Capturing a HAR file

For best results, clear the session so there is no traffic, begin recording, then reload / navigate to the page.
This minimizes the number of network calls made, and obviates the erroring page.

Service Logs

While the UI might seem to be the problem, inevitably, it is only a front-end to make API calls on the backend.
It is usually possible to tell what service is problematic based on the URI, and the matching route in your Istio VirtualService.
For example, if logs are failing to load, we might look at the logs service.
If a user is unable to login for any reason, we might consider the auth service logs.

You can review the various services and their purpose here

First, review and save a copy of the logs from the currently running containers for that service.
As there can be multiple replicas running, either collect logs from all the containers for that service, OR, determine which one has errors in advance.

# #### will be randomized per container instance
kubectl logs -n prefect auth-#### > auth.log

If no errors are identified, we can modify the deployment to increase logging level with the following environment variables.
These should be set on the Kubernetes deployment - as a consequence, they either need to exist in advance, or applied allowing new pods to cycle in.
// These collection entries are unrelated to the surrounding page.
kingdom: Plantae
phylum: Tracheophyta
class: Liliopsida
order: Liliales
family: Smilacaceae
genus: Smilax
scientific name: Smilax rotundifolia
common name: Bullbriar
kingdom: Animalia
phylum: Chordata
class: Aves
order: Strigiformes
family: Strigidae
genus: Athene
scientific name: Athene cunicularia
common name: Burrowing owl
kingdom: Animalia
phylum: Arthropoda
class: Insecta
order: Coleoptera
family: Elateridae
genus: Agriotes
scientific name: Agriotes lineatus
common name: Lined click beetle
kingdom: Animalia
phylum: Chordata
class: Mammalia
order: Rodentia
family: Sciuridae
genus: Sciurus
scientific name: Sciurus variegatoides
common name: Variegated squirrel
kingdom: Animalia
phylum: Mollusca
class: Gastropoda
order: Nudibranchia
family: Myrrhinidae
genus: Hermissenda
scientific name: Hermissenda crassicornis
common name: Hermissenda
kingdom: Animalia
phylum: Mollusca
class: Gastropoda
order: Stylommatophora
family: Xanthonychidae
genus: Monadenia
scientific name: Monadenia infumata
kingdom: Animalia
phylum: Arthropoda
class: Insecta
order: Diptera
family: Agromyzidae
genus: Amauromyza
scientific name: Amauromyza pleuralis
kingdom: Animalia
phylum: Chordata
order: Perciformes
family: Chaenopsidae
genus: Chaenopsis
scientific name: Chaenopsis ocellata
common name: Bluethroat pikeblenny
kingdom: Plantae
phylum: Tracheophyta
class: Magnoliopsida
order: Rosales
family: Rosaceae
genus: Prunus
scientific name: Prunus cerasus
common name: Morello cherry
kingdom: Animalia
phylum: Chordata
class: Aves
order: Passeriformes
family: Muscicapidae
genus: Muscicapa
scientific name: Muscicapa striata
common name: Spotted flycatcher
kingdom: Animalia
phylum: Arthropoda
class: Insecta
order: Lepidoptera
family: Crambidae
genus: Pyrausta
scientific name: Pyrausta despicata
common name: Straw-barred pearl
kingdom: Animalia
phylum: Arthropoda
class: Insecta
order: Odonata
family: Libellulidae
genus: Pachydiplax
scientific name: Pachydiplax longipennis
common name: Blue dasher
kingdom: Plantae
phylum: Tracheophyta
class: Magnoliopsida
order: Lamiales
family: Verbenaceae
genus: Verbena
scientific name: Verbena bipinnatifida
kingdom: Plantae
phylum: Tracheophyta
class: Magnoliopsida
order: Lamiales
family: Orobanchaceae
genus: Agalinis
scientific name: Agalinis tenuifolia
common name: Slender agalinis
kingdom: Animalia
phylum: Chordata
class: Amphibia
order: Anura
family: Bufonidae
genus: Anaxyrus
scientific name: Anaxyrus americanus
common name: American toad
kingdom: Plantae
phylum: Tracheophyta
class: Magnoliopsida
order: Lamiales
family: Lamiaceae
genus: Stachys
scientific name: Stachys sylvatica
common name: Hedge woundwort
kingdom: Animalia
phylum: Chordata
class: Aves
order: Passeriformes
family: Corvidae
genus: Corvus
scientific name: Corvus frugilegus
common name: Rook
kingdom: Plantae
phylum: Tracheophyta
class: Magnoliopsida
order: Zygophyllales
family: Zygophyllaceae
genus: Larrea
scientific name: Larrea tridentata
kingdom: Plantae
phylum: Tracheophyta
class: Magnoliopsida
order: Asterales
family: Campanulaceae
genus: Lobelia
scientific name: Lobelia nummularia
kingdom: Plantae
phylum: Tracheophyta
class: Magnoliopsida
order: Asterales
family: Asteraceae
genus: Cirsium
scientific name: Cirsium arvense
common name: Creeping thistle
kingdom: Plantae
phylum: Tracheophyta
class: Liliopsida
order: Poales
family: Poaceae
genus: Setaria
# Overrides the Prefect logging configuration
- name: PREFECT_CLOUD_DISABLE_LOGGING_CONFIG
  value: 'true'
# Allows database queries to be displayed to stdout
- name: PREFECT_CLOUD_EVENTS_DATABASE_ECHO
  value: 'true'
# Sets the logging level to debug
- name: PREFECT_CLOUD_LOGGING_LEVEL
  value: 'DEBUG'

Some issues and services might have a chain of dependencies, and one error can cascade into another.
auth is a common dependency for nebula. logs is a common dependency for ladler.

Engaging Support

With the information at hand, please engage your Self-Managed support representatives to assist and triage further if necessary.